Professor Brown-Grant’s work to date has focused on four main areas: Christine de Pizan’s defence of women, late medieval French romances, historical writing at the court of Valois Burgundy, and text/image relations in medieval manuscripts. She is currently working on a monograph on French romances preserved in manuscripts illuminated by the Burgundian artist known as the “Maître de Wavrin” (fl. 1450s-60s).

 

Reading Group: Early Career and Postgraduate Research

Cory Hitt, Julianne Mentzer, Sarah White

Tuesday 27 January, 2015, 1-2 pm
Garden Seminar Room, Kennedy Hall, School of English 

Cory Hitt, Julianne Mentzer, and Sarah White will each give a 5-minute presentation on their current research, which will be followed by questions and group discussion.


Cory Hitt graduated with a degree in English from the College of William & Mary in 2011. After working for two years in the aerospace and defines industry as a lobbying assistant, she came to the University of St Andrews on a Marie Curie fellowship with PIMIC (Power & Institutions in Medieval Islam & Christendom), an EU-funded International Training Network. She is in the second year of her PhD, currently working on developing models of transmission of honour codes and legal expertise within the context of Icelandic and Anglo-Norman literature under the supervision of John Hudson.

Julianne Mentzer received her BA (Hons) in English and Philosophy, and an MA (Hons) in Literary and Cultural Studies from Carnegie Mellon University.  She then relocated to Scotland, and completed her MLitt in Renaissance Studies from the University of Strathclyde.  She is now a Ph.D. candidate in the School of English, supervised by Lorna Hutson, and her thesis will explore the rhetoric of friendship and the role of flattery in early modern homosocial relationships.

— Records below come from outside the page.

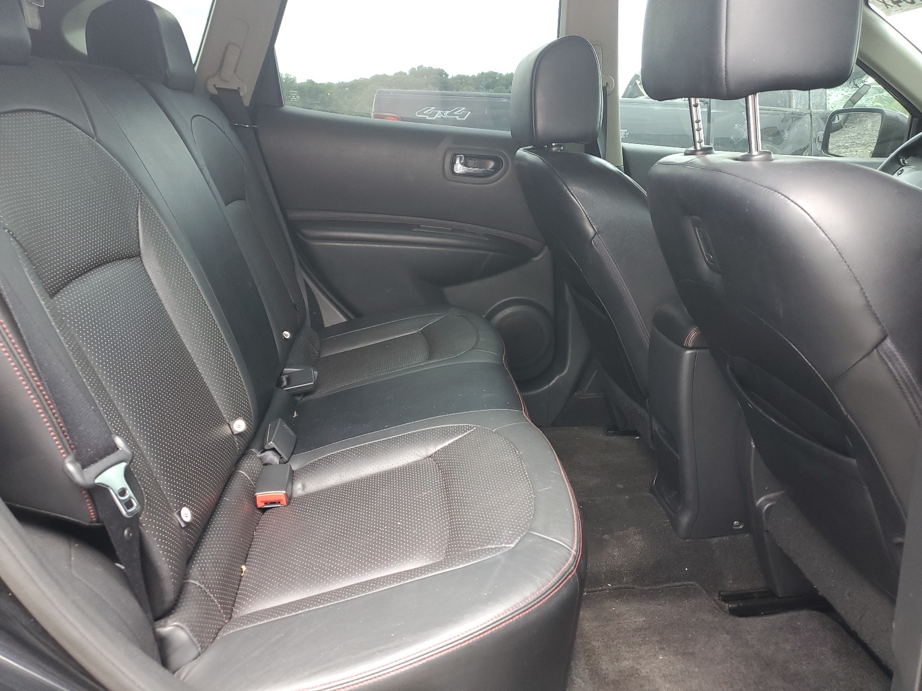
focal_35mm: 26
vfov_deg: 53.1
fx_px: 693
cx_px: 461
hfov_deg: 67.3
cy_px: 346
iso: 72
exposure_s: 1/60.2
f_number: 1.5
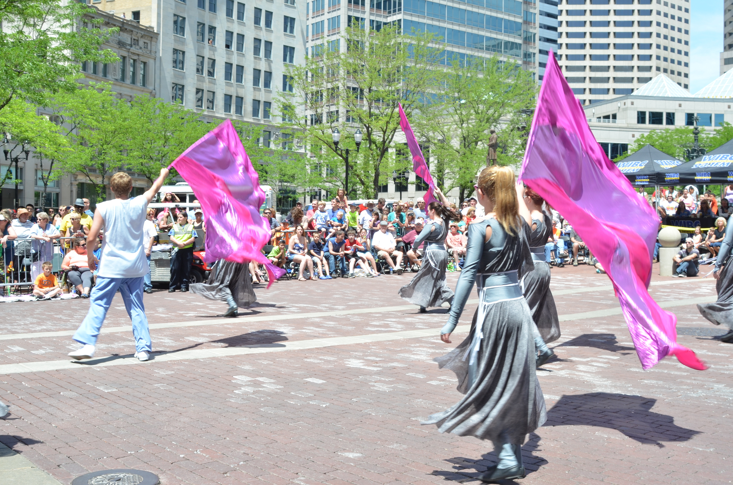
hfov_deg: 46.5
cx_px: 366
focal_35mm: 42
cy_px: 242
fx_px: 853
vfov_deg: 31.8
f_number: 11
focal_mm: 28
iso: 250
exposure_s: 1/125
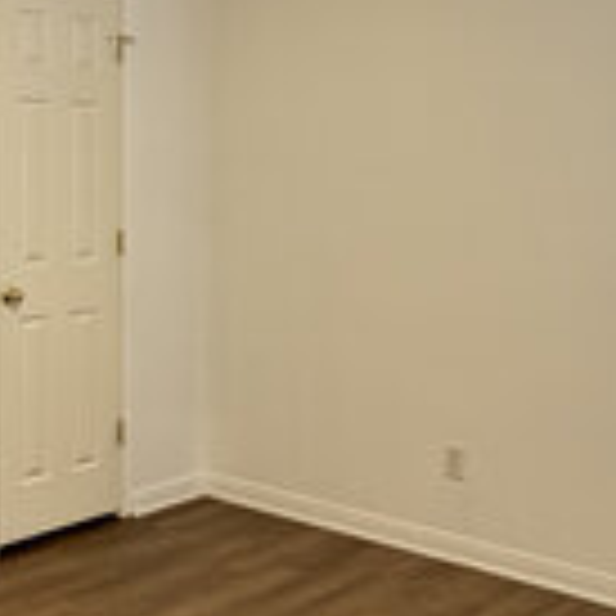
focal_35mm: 58
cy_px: 225
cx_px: 139
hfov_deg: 29.0
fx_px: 1168
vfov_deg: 29.4
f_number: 2.2
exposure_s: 1/60
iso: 400
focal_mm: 2.22
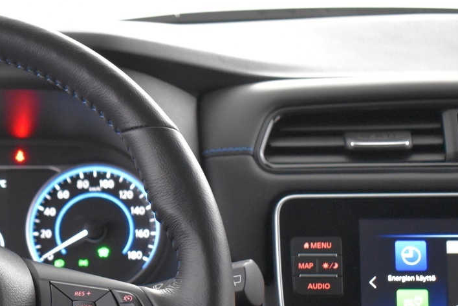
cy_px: 321
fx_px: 1310
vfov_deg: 13.1
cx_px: -29
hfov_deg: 19.1
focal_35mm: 103
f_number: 4.2
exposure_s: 1/15
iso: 3200
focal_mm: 30
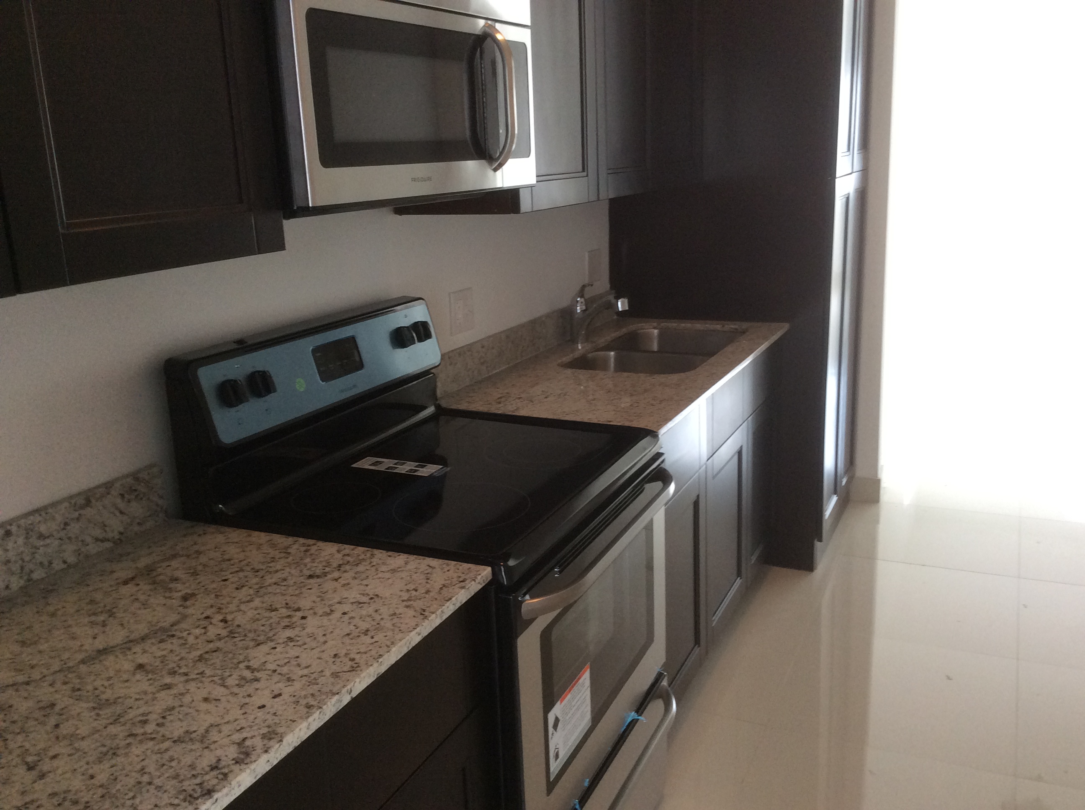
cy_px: 405
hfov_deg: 56.9
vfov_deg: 44.1
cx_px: 542
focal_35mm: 32
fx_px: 1002
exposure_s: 1/24
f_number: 2.4
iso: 64
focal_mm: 3.3
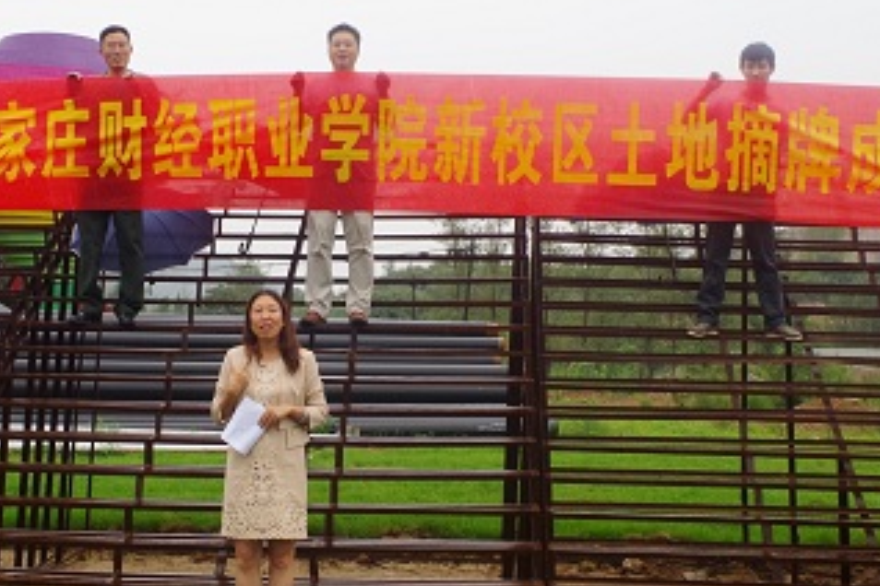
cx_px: 338
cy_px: 245
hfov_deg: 36.7
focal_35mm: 54
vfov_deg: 25.0
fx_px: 1320
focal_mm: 21.25
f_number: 14
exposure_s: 1/160
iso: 800
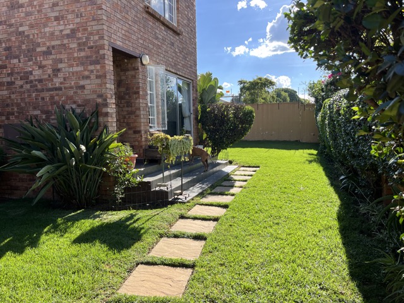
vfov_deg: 53.1
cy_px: 152
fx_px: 303
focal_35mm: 26
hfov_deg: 67.3
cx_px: 202
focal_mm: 5.7
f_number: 1.5
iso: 50
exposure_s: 1/1575
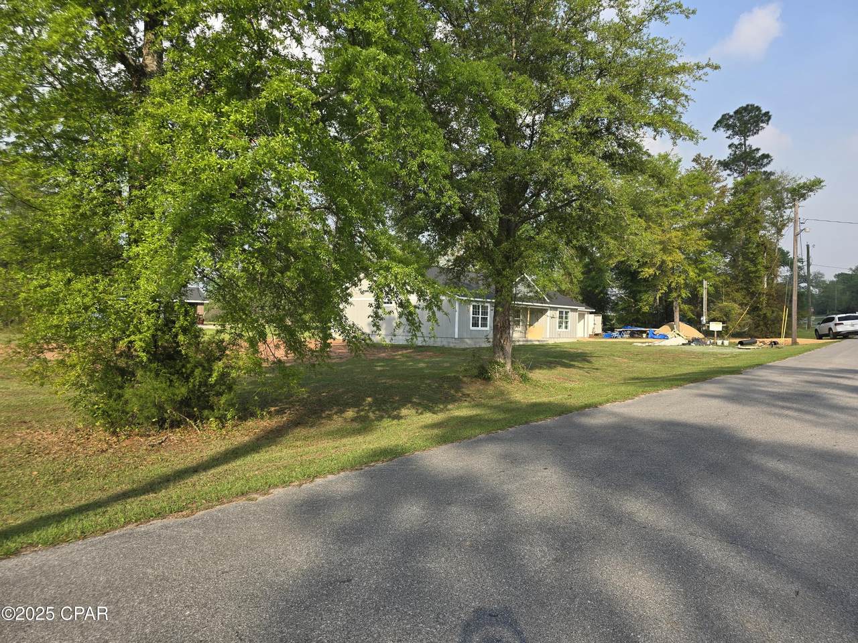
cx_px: 429
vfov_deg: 58.9
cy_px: 322
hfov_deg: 73.9
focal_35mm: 23
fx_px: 570
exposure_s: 1/494
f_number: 1.7
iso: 12
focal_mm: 6.3
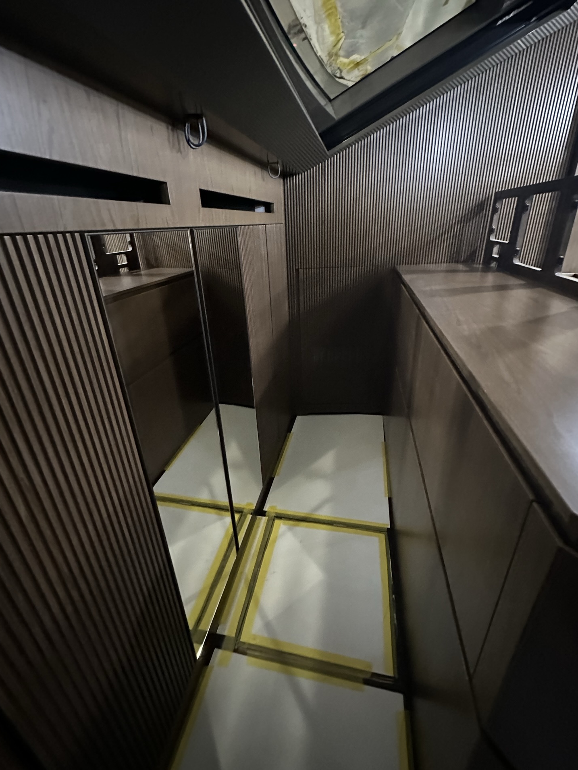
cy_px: 361
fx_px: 334
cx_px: 291
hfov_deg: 81.8
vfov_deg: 98.0
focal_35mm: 15
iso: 1250
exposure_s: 1/25
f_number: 2.2
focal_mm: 2.22
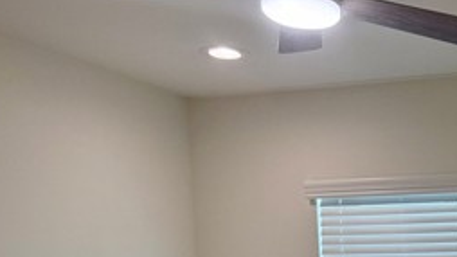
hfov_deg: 27.8
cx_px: 552
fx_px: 800
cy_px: 385
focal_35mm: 66
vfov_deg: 16.6
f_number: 1.78
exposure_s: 1/249
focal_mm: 6.76
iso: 100
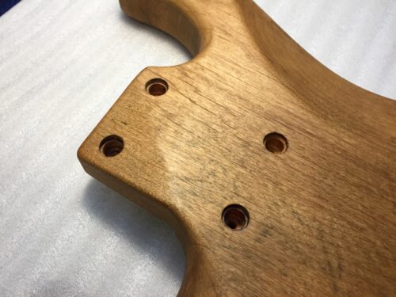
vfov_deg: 48.2
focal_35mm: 29
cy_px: 148
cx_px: 198
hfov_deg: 61.7
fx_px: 332
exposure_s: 1/33
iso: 50
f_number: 2.2
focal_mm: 4.15
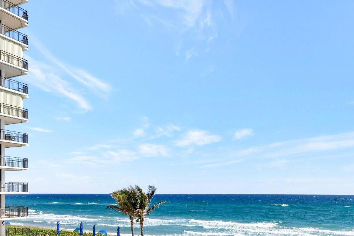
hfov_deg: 51.8
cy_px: 129
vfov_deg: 35.9
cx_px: 162
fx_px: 364
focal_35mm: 37
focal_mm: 20
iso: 640
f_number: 9
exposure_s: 1/3200
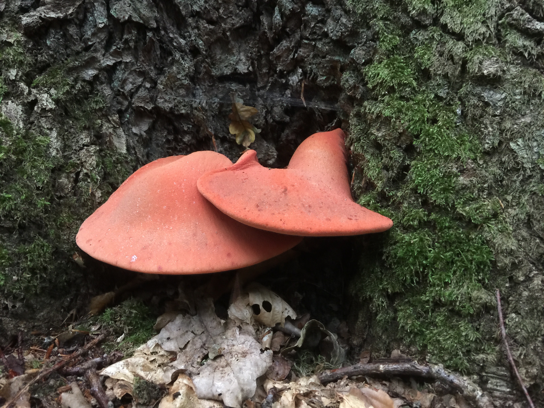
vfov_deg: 48.2
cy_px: 204
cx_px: 272
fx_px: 456
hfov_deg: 61.7
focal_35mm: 29
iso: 64
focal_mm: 4.15
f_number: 2.2
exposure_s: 1/4
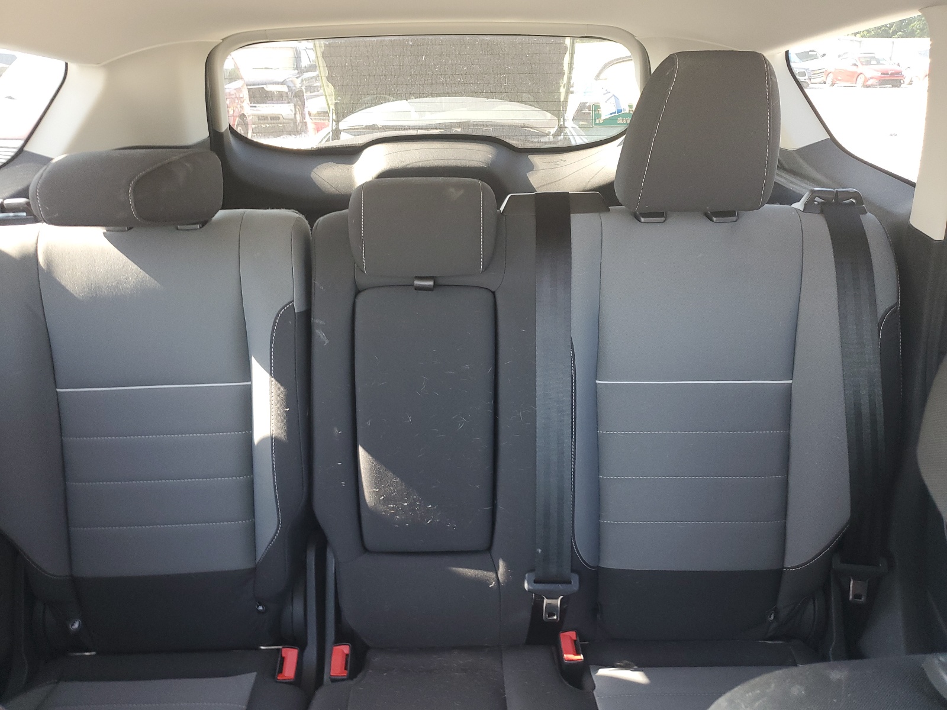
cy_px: 355
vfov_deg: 53.1
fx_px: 711
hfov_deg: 67.3
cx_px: 474
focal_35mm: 26
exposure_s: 1/60.2
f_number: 1.5
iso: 95
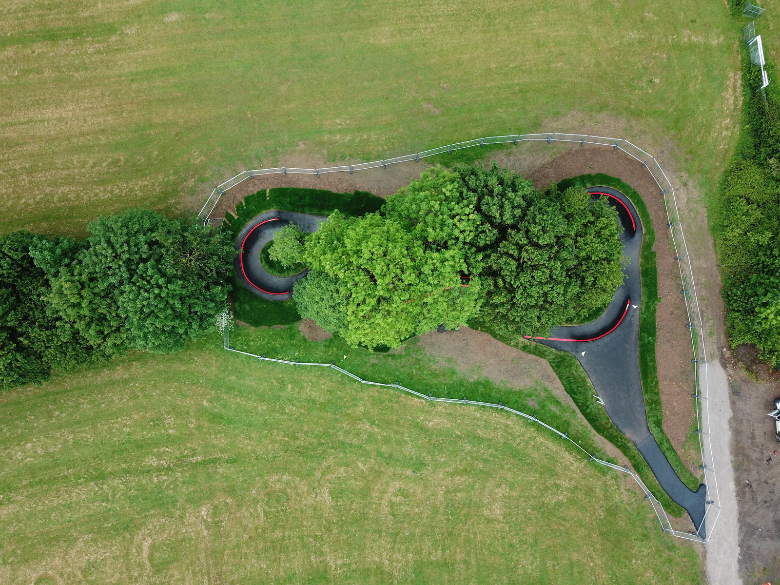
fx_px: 586
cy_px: 292
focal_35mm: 26
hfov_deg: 67.3
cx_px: 390
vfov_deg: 53.1
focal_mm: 4.73
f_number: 2.2
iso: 100
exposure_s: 1/266
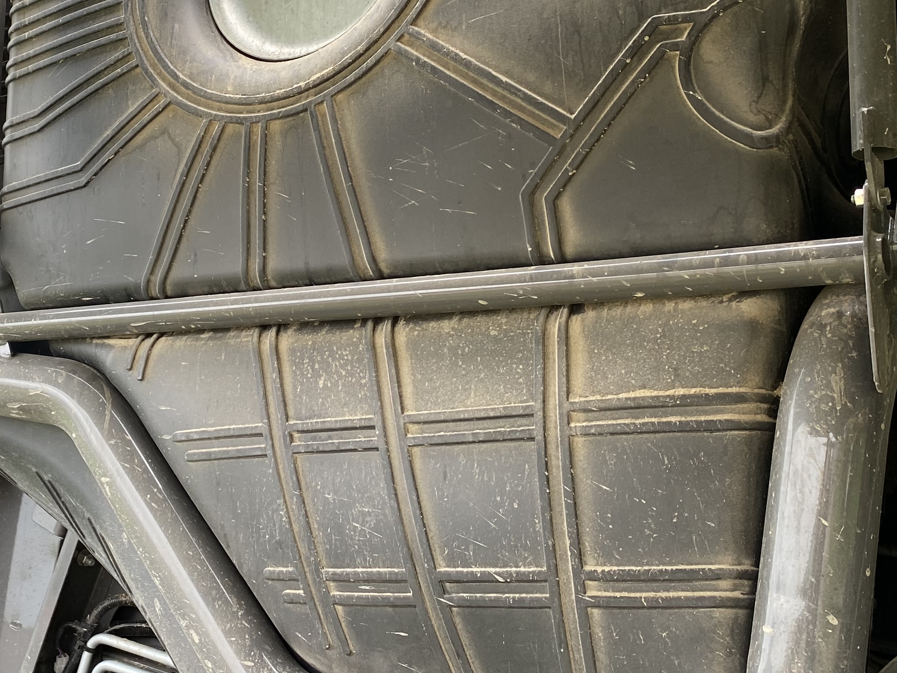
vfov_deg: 27.8
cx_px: 161
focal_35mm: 52
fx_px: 1347
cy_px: 206
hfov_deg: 35.5
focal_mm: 4.25
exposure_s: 1/122
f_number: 1.8
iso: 40
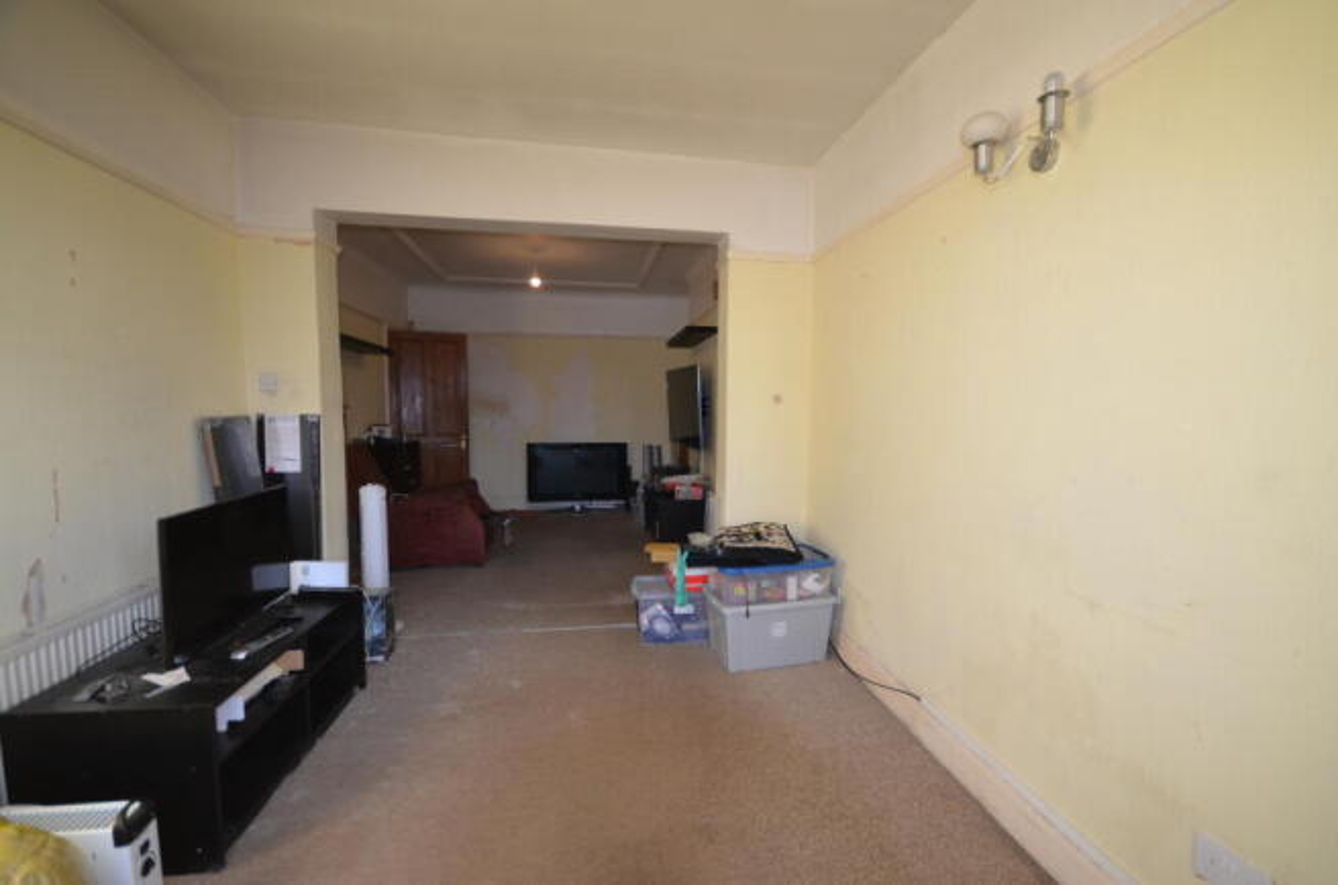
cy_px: 442
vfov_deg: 77.0
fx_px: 556
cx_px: 669
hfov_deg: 100.5
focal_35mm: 15
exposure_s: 1/125
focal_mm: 10
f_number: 4
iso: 400
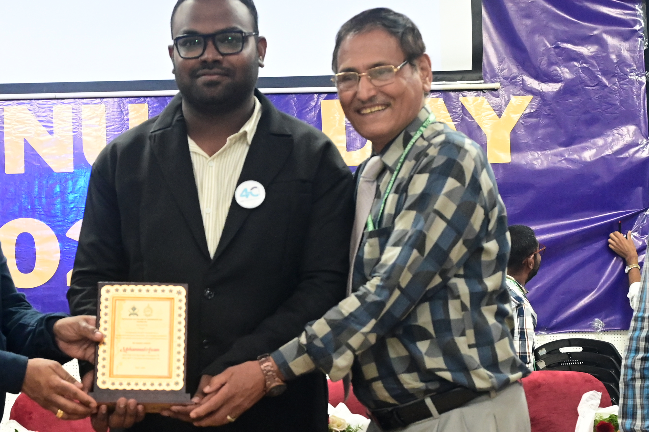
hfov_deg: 22.2
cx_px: 178
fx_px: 1640
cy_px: 388
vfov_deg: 14.8
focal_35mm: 91
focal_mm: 40
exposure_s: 1/125
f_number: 5
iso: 5000
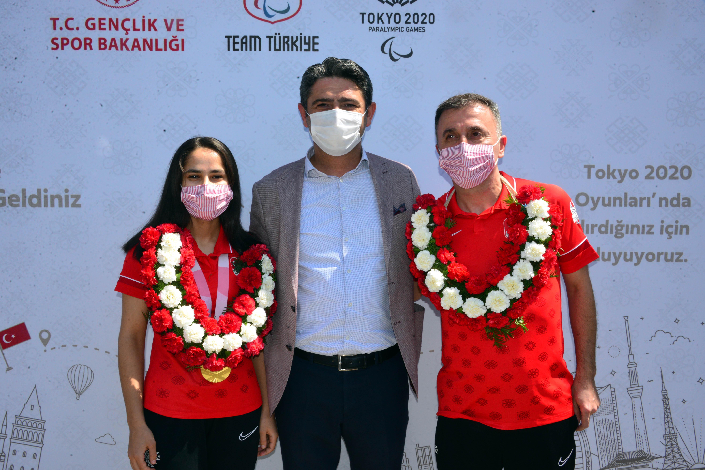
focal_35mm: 34
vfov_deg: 38.9
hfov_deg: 55.8
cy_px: 235
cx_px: 352
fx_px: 666
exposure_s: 1/200
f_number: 25
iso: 1250
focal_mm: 34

Sarah White received her BA (Hons) in Medieval Studies from the University of Victoria, and her MA (Hons) in the same field from the University of Toronto.  She is now a Ph.D. candidate in Medieval History, supervised by John Hudson.  She is interested in legal arguments and equity in Church courts in England in the twelfth and thirteenth centuries, and her thesis is provisionally entitled ‘Process and Procedure in the thirteenth-century Court of Canterbury’.